Work instructions:
Reproduce verbatim the passage in the forum thread below about the glass oak leaf garland, starting at the words "These are glass" and ending after the words "Quite beautiful.".

Article:
* Start *
# Oak leaves and copper wire garland



## Firemajic (Nov 23, 2019)

I apologize for the poor quality of the pics... I am using my computer camera...

These are glass oak leaves made from Boro glass and fumed with silver, wrapped in copper wire... this is my first attempt to make a garland using my oak leaves, normally, when I make oak leaves I string them as sun catchers or wind chimes... Here, I am showing the garland wrapped around a whisky decanter...


----------



## Thomas Norman (Nov 23, 2019)

Quite beautiful.


----------



## BlondeAverageReader (Nov 23, 2019)

Those are gorgeous, the copper blends so well with the mixture of red tones in the leaves, thank you for showing us.


----------



## Firemajic (Nov 23, 2019)

Thank you ... I like the copper and glass too, it adds a nice contrast between the metal and glass... I will try to post more pics as I do more pieces...


----------



## Terry D (Nov 26, 2019)

Magic hands! :applause:


----------



## Gumby (Nov 26, 2019)

Stunning!


----------



## Foxee (Nov 26, 2019)

Gorgeous!


----------



## Firemajic (Dec 3, 2019)

Aww, Thanks you guys .... I appreciate your compliments.... where I am from, there are no other glassblowers, so your thoughts are appreciated, when I feel better, I will post pics of another garland I have finished...


----------



## Amnesiac (Mar 7, 2020)

Absolutely beautiful! They will go wonderfully with an autumn decor... So impressive! Nice work!


----------
* End *
Recorded information:
* Start *
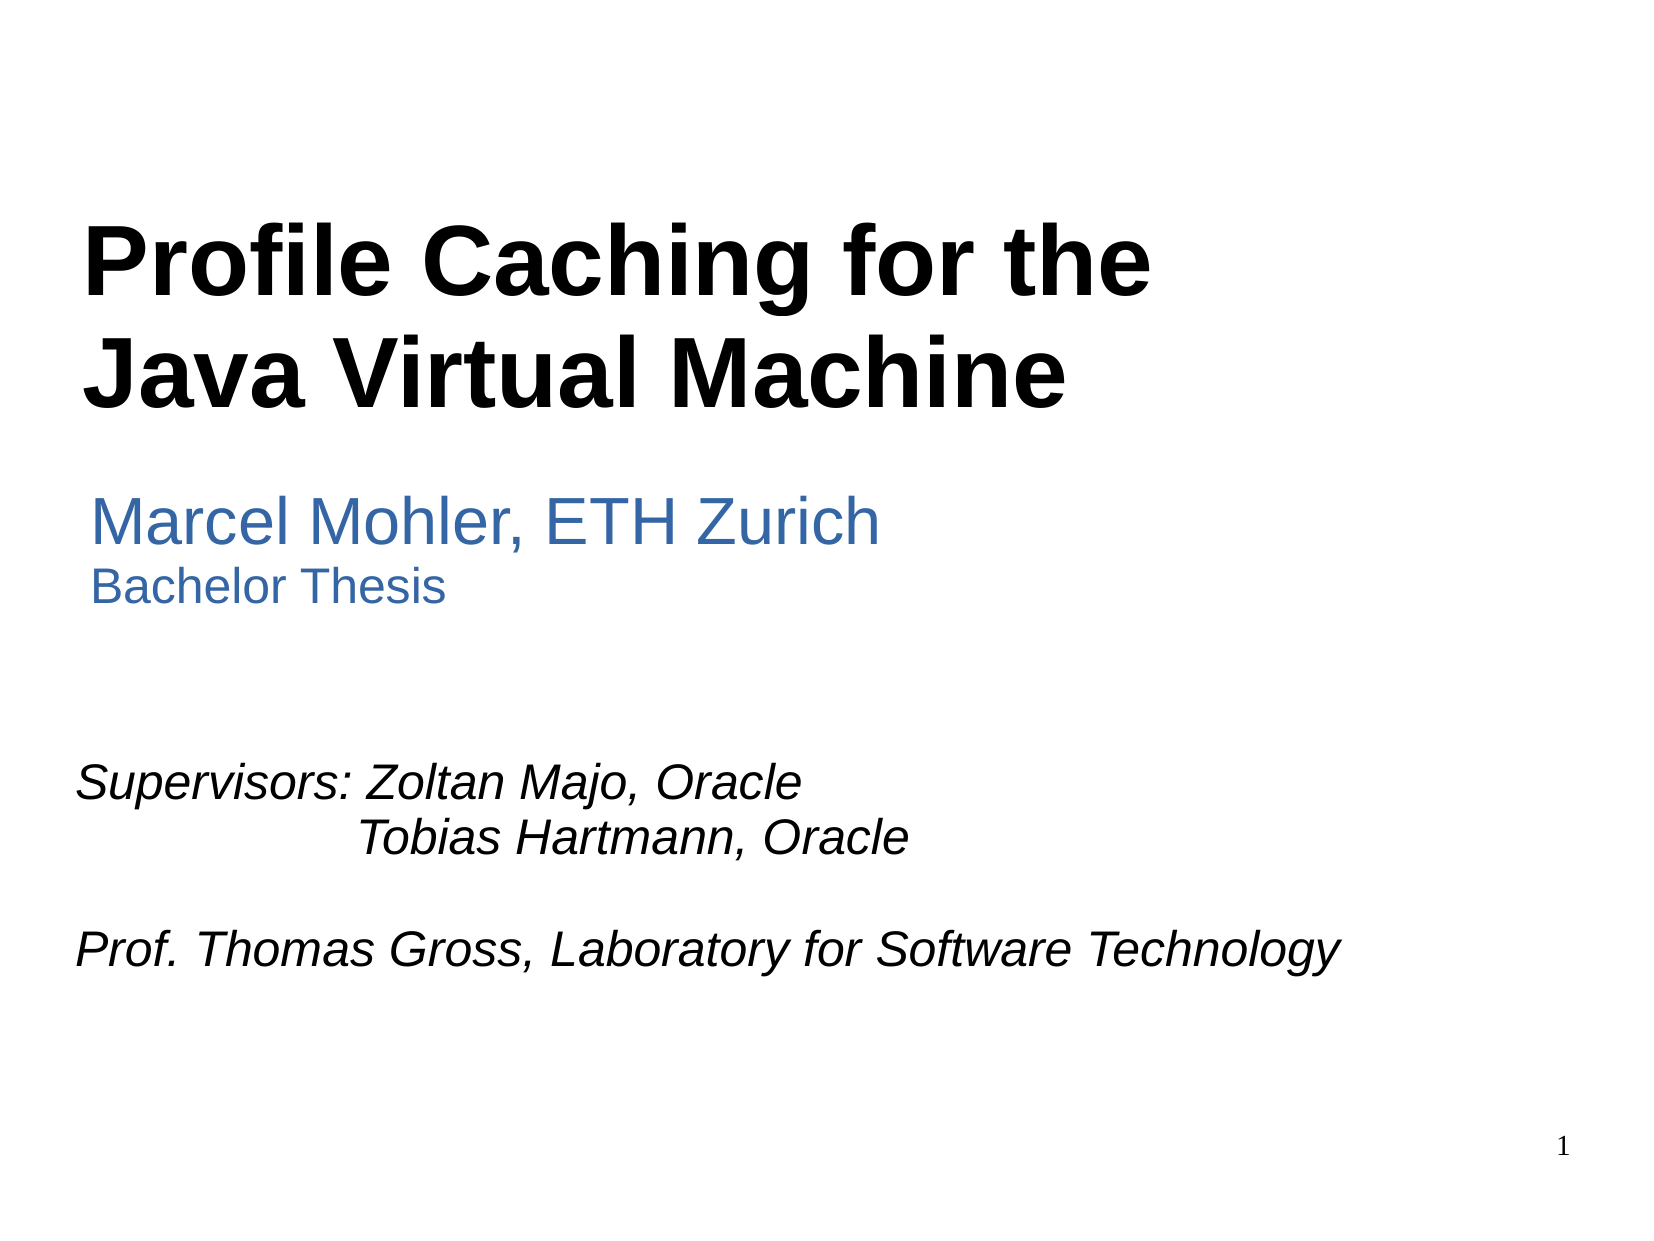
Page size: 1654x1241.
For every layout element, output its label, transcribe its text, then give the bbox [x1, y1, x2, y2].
* End *
Solution to this problem:
These are glass oak leaves made from Boro glass and fumed with silver, wrapped in copper wire... this is my first attempt to make a garland using my oak leaves, normally, when I make oak leaves I string them as sun catchers or wind chimes... Here, I am showing the garland wrapped around a whisky decanter...


----------



## Thomas Norman (Nov 23, 2019)

Quite beautiful.